Ask any veteran: To serve in the military is to know how to hurry up and wait. Waiting to leave. Waiting to come back. Waiting in line or on watch. Waiting for something but hoping it’s nothing. More times than not, humor makes the waiting bearable.

Nothing turns hours into minutes like good stories and lots of laughter. Finding the funny in the mundane or the mistake helps smooth the rough edges of life on deployment. The resulting comedy is a special brand. It must play to a diverse audience, a range of sensibilities. It must find interesting angles on boring routines. And it is always — always — irreverent in some way.

On a guided missile destroyer in the Persian Gulf decades ago, an officer tripped during a night exercise and shredded his fingers on the nonskid deck of the ship. His heavily bandaged hands were the butt of some classic dad jokes and mummy puns from the crew. And speaking of butts — those bandaged hands complicated certain matters. The most junior officer onboard had a roll of toilet paper permanently looped through his belt — ready to help clean up when the wounded warrior hit the head.

I don’t remember how many U.N. sanction violators we caught during that deployment, but I remember those laughs. Everyone got their turn. Everyone was star for a day. Being able to laugh at yourself was part of the uniform. Being in the comedic spotlight was a sign that you belonged.

Of the many ways to recognize Veterans Day, one should be by appreciating the humanity of the people who are thrust into the inhumanity of war — and manage to serve, and even emerge, with a sense of humor still operational.
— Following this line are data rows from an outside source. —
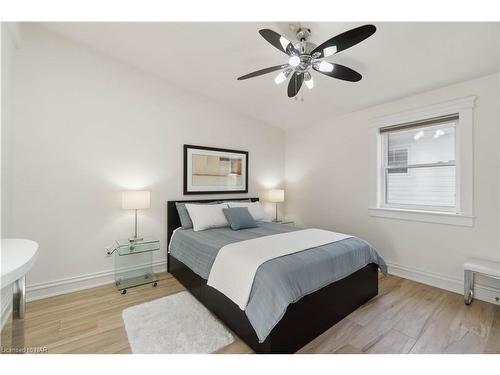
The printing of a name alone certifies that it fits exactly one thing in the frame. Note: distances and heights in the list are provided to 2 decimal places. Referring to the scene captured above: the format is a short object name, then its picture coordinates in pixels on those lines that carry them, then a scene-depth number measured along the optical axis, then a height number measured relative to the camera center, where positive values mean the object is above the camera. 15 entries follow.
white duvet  1.77 -0.59
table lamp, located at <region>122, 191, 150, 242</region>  2.74 -0.16
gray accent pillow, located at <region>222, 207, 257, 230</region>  3.05 -0.41
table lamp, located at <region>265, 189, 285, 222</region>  4.29 -0.12
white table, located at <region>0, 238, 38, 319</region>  1.02 -0.38
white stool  2.27 -0.80
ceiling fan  1.60 +1.09
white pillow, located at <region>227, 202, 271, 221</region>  3.56 -0.33
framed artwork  3.54 +0.30
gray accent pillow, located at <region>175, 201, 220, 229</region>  3.18 -0.40
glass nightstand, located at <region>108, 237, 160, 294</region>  2.77 -1.00
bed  1.59 -0.89
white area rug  1.73 -1.21
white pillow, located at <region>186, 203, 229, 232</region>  3.04 -0.39
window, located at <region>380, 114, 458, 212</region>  2.85 +0.35
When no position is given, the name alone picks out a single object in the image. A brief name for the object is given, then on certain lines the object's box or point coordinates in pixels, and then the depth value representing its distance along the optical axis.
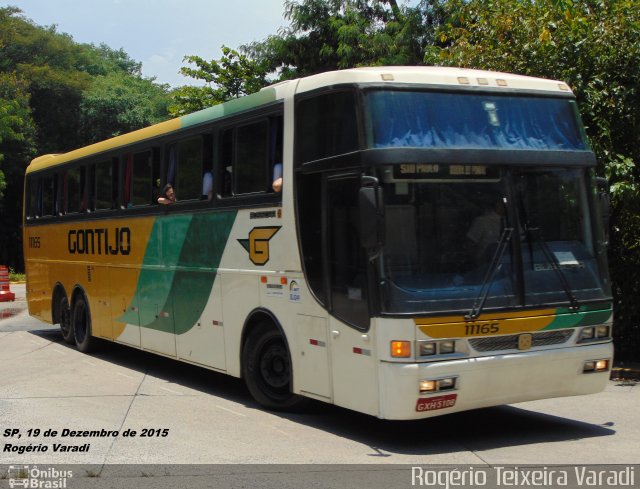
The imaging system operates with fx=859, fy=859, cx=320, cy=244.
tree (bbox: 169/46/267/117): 32.47
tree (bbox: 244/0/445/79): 23.19
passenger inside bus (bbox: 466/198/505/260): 7.62
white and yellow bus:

Like this.

Two months ago, I worked with the Armed Services Arts Partnership (ASAP) to stage a comedy show featuring military veteran comedians who connected their service to themes of pride and reckoning. No stone was left unturned — all the hard stuff came up: war, race and reparations, patriotism, sex and sexual orientation, health care, and religion. And we laughed together.
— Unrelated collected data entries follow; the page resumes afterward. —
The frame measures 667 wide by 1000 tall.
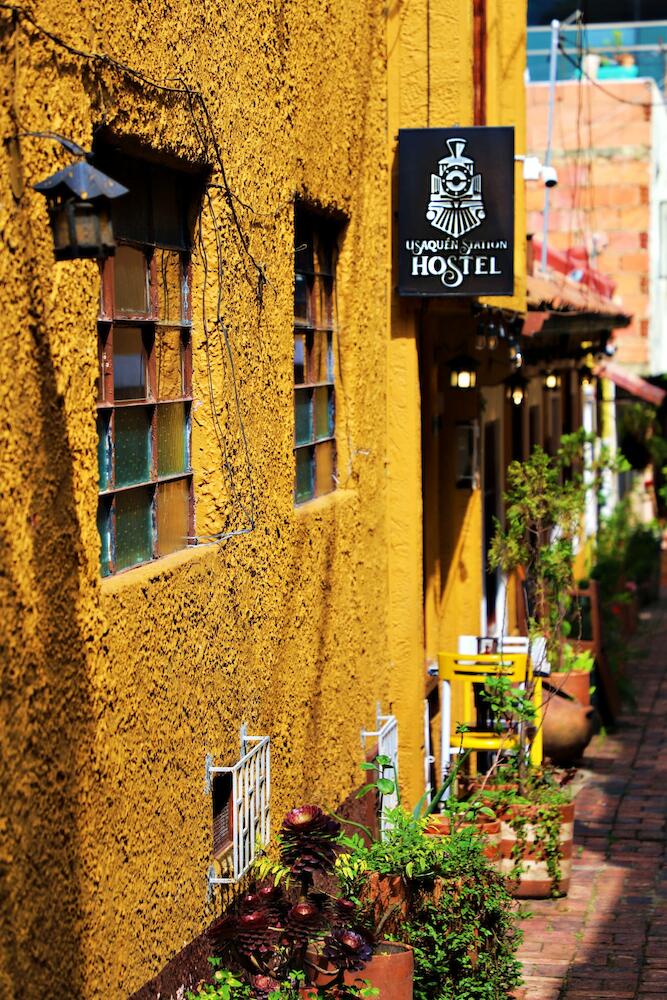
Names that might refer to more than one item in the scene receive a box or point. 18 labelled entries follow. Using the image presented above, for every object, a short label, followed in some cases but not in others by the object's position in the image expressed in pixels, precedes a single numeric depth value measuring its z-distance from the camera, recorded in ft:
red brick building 82.74
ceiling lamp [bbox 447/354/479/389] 37.24
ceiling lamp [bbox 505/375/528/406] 47.45
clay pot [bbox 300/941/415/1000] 19.79
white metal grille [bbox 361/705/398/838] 28.09
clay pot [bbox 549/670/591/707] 41.98
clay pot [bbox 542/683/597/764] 39.93
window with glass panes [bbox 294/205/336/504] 25.40
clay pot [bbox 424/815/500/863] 25.67
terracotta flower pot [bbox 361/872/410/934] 21.74
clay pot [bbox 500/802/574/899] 30.12
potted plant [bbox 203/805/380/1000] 17.81
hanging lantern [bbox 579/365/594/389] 65.16
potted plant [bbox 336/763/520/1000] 21.99
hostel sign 29.50
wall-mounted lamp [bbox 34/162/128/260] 13.12
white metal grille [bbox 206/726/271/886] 19.60
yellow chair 32.19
No topic was off-limits because no topic needed to be. Most veterans have had bonds of trust with all sorts of people, and often, not on purpose. The desire to serve and the pursuit of economic security leads people from vastly different walks — trailer parks in the mountain West, East Coast neighborhoods, immigrant enclaves of the Midwest, and sprawling Southern suburbs — into the military. They learn together, wait together and take risks together on the way to degrees, expertise, benefits and lifelong friendships. Those experiences pay dividends. Many veterans who were forced to hide part of their lives while in uniform made proud service possible for thousands more today.

And the cultural diversity that is definitively American remains a beauty to behold. Enchanting enough to keep a couple of guys in Vietnam veteran caps in stitches alongside a table of three Gen Z women.

By being vulnerable — often by making themselves the butt of the joke — the veterans used comedy to model how to offer both praise and critique for the country. And, most importantly, they were funny.

After the show, we raised the lights for a conversation between the comics and crowd to unpack the jokes that might have landed awkwardly or fallen flat. One comment that quieted the room explored the impact of a punchline about White privilege and police brutality on members of the audience who worked in military law enforcement. A conversation ensued about race, safety, differing experiences and perceptions of police, patriotism — and comedy. It was a group of democratic strangers grappling with how to talk about the hard stuff together.

Lots of advice was given, but it boiled down to this, as true for comedians as it is for military men and women telling stories during all the waiting — and for a nation not very good at dialogue lately: You have to know your audience to humor them.